My eyes never closed, but I enjoyed the luxury of the bath. Only once did I start violently, as a shadow crossed the wall and that was just Cole, coming into the bathroom.
"Making sure you didn't drown." He gave me that mischievous grin, though it looked a little strained.
"I suppose that would mean you'd wasted a lot of resources getting to me, sir." I waited.
"No," he said, admonishing. Cole did not like being led. "It would mean I should have kept a better eye on you."
That left me feeling bitter. Until he said, "That would mean I had failed you."
That left me feeling guilty.
But better.
When I got out of my bath, fingers and toes pruned from immersion, I had nothing but what I'd been wearing and a determination never to wear it again. I wrapped the huge, soft, fluffy white robe around me, wishing I could buy it and the hotel, keep them as a safe place, and went out into the bedroom, uncertain what I would find.
I might find a Cole who felt he'd failed me.
Or one who felt his failing me meant I had failed him by some kind of twisted logic and who then decided to punish me for it.
What I found was a man who had ordered me jeans and t-shirts, cardigans of the softest angora, bras and panties, a long white skirt that would pair beautifully with the pale pink sweater even if I wasn't a skirt kind of girl. He'd purchased toiletries and makeup, getting most of what I used right. He'd ordered toothbrush and paste and mouthwash and when I started to argue about everything, he just glared me into a different sort of submission and asked which of those things I could pay for and how.
"I have no money, sir." How could I? In Nevada I was in rehab, so to speak, and in France, I was a prisoner.
"So you were going to spend the rest of your life in a hotel robe?" He was smiling, a little, and without it having an evil glint to it.
That was disconcerting.
"There are worse things I could find myself wearing," I said lightly and it stayed light.
Cole smiled. "Or you could wear nothing at all." He tugged at the big white robe and I let it unwind and unwrap and drop, gently, to the floor.

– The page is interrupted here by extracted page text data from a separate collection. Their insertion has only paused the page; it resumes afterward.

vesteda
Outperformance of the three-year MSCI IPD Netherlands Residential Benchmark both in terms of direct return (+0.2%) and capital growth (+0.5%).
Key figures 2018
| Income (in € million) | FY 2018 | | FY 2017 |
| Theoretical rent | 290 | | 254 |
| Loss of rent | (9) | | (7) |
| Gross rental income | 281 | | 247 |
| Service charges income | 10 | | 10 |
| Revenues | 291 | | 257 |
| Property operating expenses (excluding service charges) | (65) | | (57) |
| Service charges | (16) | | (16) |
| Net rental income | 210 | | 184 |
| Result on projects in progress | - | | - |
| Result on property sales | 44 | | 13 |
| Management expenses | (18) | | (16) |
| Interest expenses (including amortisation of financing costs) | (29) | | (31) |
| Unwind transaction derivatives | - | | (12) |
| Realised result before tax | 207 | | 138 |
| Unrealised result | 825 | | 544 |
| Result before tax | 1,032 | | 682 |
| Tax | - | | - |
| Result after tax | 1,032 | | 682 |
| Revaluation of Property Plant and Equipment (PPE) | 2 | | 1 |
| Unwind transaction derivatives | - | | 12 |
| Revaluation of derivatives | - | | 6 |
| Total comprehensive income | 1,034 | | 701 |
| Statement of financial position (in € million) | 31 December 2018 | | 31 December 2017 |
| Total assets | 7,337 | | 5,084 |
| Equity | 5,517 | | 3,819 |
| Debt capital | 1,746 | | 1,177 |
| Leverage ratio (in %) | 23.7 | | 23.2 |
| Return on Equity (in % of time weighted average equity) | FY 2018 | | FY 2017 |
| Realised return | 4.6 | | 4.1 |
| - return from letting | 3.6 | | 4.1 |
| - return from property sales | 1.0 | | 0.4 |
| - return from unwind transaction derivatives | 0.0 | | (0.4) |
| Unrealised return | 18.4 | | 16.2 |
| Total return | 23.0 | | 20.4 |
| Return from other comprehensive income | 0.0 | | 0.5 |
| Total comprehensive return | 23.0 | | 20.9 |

Unpredictable as ever. Cole St. Martin took me in his arms again. He held me to him more sweetly than he had the morning I was taken. His kiss was anything but tentative. He pressed his lips to mine and his tongue found its way into my mouth right away, mine answering and touching his.
Both hands ran upward into my hair, fingers touching my scalp that still hurt from all the times Vincent had snarled a fist and pulled. So Cole's touch both felt good and ached, a sharp but very bearable pain. It felt good to have him touching me there.
Then his mouth was on my neck, his tongue darting out between his lips for little tastes of me as he kissed from jawbone to collarbone, from mouth to earlobe, from nose to solar plexus.